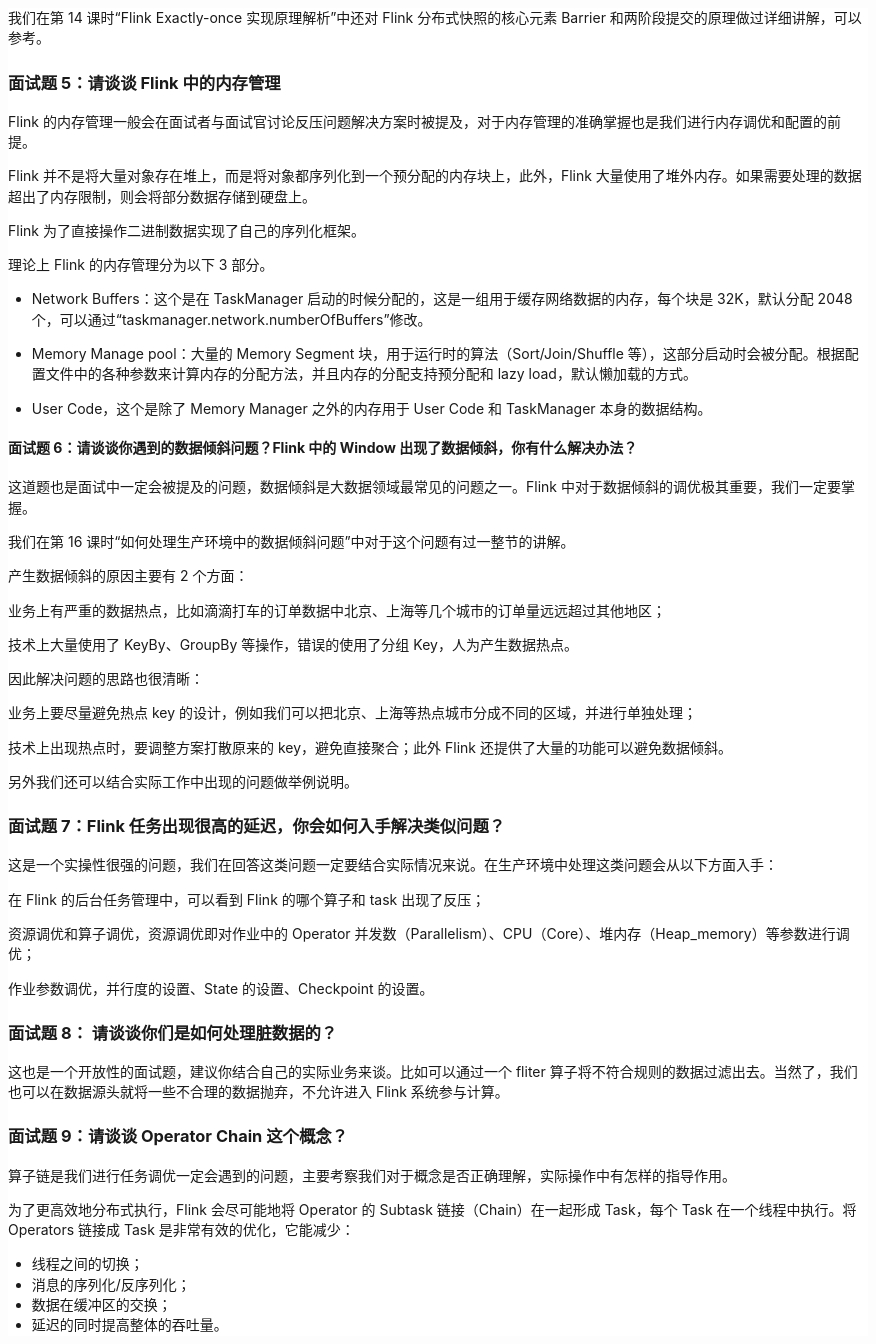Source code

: 我们在第 14 课时“Flink Exactly-once 实现原理解析”中还对 Flink 分布式快照的核心元素 Barrier 和两阶段提交的原理做过详细讲解，可以参考。

### 面试题 5：请谈谈 Flink 中的内存管理
Flink 的内存管理一般会在面试者与面试官讨论反压问题解决方案时被提及，对于内存管理的准确掌握也是我们进行内存调优和配置的前提。

Flink 并不是将大量对象存在堆上，而是将对象都序列化到一个预分配的内存块上，此外，Flink 大量使用了堆外内存。如果需要处理的数据超出了内存限制，则会将部分数据存储到硬盘上。

Flink 为了直接操作二进制数据实现了自己的序列化框架。

理论上 Flink 的内存管理分为以下 3 部分。

- Network Buffers：这个是在 TaskManager 启动的时候分配的，这是一组用于缓存网络数据的内存，每个块是 32K，默认分配 2048 个，可以通过“taskmanager.network.numberOfBuffers”修改。

- Memory Manage pool：大量的 Memory Segment 块，用于运行时的算法（Sort/Join/Shuffle 等），这部分启动时会被分配。根据配置文件中的各种参数来计算内存的分配方法，并且内存的分配支持预分配和 lazy load，默认懒加载的方式。

- User Code，这个是除了 Memory Manager 之外的内存用于 User Code 和 TaskManager 本身的数据结构。

#### 面试题 6：请谈谈你遇到的数据倾斜问题？Flink 中的 Window 出现了数据倾斜，你有什么解决办法？
这道题也是面试中一定会被提及的问题，数据倾斜是大数据领域最常见的问题之一。Flink 中对于数据倾斜的调优极其重要，我们一定要掌握。

我们在第 16 课时“如何处理生产环境中的数据倾斜问题”中对于这个问题有过一整节的讲解。

产生数据倾斜的原因主要有 2 个方面：

业务上有严重的数据热点，比如滴滴打车的订单数据中北京、上海等几个城市的订单量远远超过其他地区；

技术上大量使用了 KeyBy、GroupBy 等操作，错误的使用了分组 Key，人为产生数据热点。

因此解决问题的思路也很清晰：

业务上要尽量避免热点 key 的设计，例如我们可以把北京、上海等热点城市分成不同的区域，并进行单独处理；

技术上出现热点时，要调整方案打散原来的 key，避免直接聚合；此外 Flink 还提供了大量的功能可以避免数据倾斜。

另外我们还可以结合实际工作中出现的问题做举例说明。

### 面试题 7：Flink 任务出现很高的延迟，你会如何入手解决类似问题？
这是一个实操性很强的问题，我们在回答这类问题一定要结合实际情况来说。在生产环境中处理这类问题会从以下方面入手：

在 Flink 的后台任务管理中，可以看到 Flink 的哪个算子和 task 出现了反压；

资源调优和算子调优，资源调优即对作业中的 Operator 并发数（Parallelism）、CPU（Core）、堆内存（Heap_memory）等参数进行调优；

作业参数调优，并行度的设置、State 的设置、Checkpoint 的设置。

### 面试题 8： 请谈谈你们是如何处理脏数据的？
这也是一个开放性的面试题，建议你结合自己的实际业务来谈。比如可以通过一个 fliter 算子将不符合规则的数据过滤出去。当然了，我们也可以在数据源头就将一些不合理的数据抛弃，不允许进入 Flink 系统参与计算。

### 面试题 9：请谈谈 Operator Chain 这个概念？
算子链是我们进行任务调优一定会遇到的问题，主要考察我们对于概念是否正确理解，实际操作中有怎样的指导作用。

为了更高效地分布式执行，Flink 会尽可能地将 Operator 的 Subtask 链接（Chain）在一起形成 Task，每个 Task 在一个线程中执行。将 Operators 链接成 Task 是非常有效的优化，它能减少：

- 线程之间的切换；
- 消息的序列化/反序列化；
- 数据在缓冲区的交换；
- 延迟的同时提高整体的吞吐量。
■ ■ ■
» **TASK PROMPT**
Reproduce the entries above, substituting "数据偏斜" for each occurrence of "数据倾斜" and leaving everything else unchanged. Leave the pictures out of the output.

» **ANSWER SECTION**
Source code

: 我们在第 14 课时“Flink Exactly-once 实现原理解析”中还对 Flink 分布式快照的核心元素 Barrier 和两阶段提交的原理做过详细讲解，可以参考。

### 面试题 5：请谈谈 Flink 中的内存管理
Flink 的内存管理一般会在面试者与面试官讨论反压问题解决方案时被提及，对于内存管理的准确掌握也是我们进行内存调优和配置的前提。

Flink 并不是将大量对象存在堆上，而是将对象都序列化到一个预分配的内存块上，此外，Flink 大量使用了堆外内存。如果需要处理的数据超出了内存限制，则会将部分数据存储到硬盘上。

Flink 为了直接操作二进制数据实现了自己的序列化框架。

理论上 Flink 的内存管理分为以下 3 部分。

- Network Buffers：这个是在 TaskManager 启动的时候分配的，这是一组用于缓存网络数据的内存，每个块是 32K，默认分配 2048 个，可以通过“taskmanager.network.numberOfBuffers”修改。

- Memory Manage pool：大量的 Memory Segment 块，用于运行时的算法（Sort/Join/Shuffle 等），这部分启动时会被分配。根据配置文件中的各种参数来计算内存的分配方法，并且内存的分配支持预分配和 lazy load，默认懒加载的方式。

- User Code，这个是除了 Memory Manager 之外的内存用于 User Code 和 TaskManager 本身的数据结构。

#### 面试题 6：请谈谈你遇到的数据偏斜问题？Flink 中的 Window 出现了数据偏斜，你有什么解决办法？
这道题也是面试中一定会被提及的问题，数据偏斜是大数据领域最常见的问题之一。Flink 中对于数据偏斜的调优极其重要，我们一定要掌握。

我们在第 16 课时“如何处理生产环境中的数据偏斜问题”中对于这个问题有过一整节的讲解。

产生数据偏斜的原因主要有 2 个方面：

业务上有严重的数据热点，比如滴滴打车的订单数据中北京、上海等几个城市的订单量远远超过其他地区；

技术上大量使用了 KeyBy、GroupBy 等操作，错误的使用了分组 Key，人为产生数据热点。

因此解决问题的思路也很清晰：

业务上要尽量避免热点 key 的设计，例如我们可以把北京、上海等热点城市分成不同的区域，并进行单独处理；

技术上出现热点时，要调整方案打散原来的 key，避免直接聚合；此外 Flink 还提供了大量的功能可以避免数据偏斜。

另外我们还可以结合实际工作中出现的问题做举例说明。

### 面试题 7：Flink 任务出现很高的延迟，你会如何入手解决类似问题？
这是一个实操性很强的问题，我们在回答这类问题一定要结合实际情况来说。在生产环境中处理这类问题会从以下方面入手：

在 Flink 的后台任务管理中，可以看到 Flink 的哪个算子和 task 出现了反压；

资源调优和算子调优，资源调优即对作业中的 Operator 并发数（Parallelism）、CPU（Core）、堆内存（Heap_memory）等参数进行调优；

作业参数调优，并行度的设置、State 的设置、Checkpoint 的设置。

### 面试题 8： 请谈谈你们是如何处理脏数据的？
这也是一个开放性的面试题，建议你结合自己的实际业务来谈。比如可以通过一个 fliter 算子将不符合规则的数据过滤出去。当然了，我们也可以在数据源头就将一些不合理的数据抛弃，不允许进入 Flink 系统参与计算。

### 面试题 9：请谈谈 Operator Chain 这个概念？
算子链是我们进行任务调优一定会遇到的问题，主要考察我们对于概念是否正确理解，实际操作中有怎样的指导作用。

为了更高效地分布式执行，Flink 会尽可能地将 Operator 的 Subtask 链接（Chain）在一起形成 Task，每个 Task 在一个线程中执行。将 Operators 链接成 Task 是非常有效的优化，它能减少：

- 线程之间的切换；
- 消息的序列化/反序列化；
- 数据在缓冲区的交换；
- 延迟的同时提高整体的吞吐量。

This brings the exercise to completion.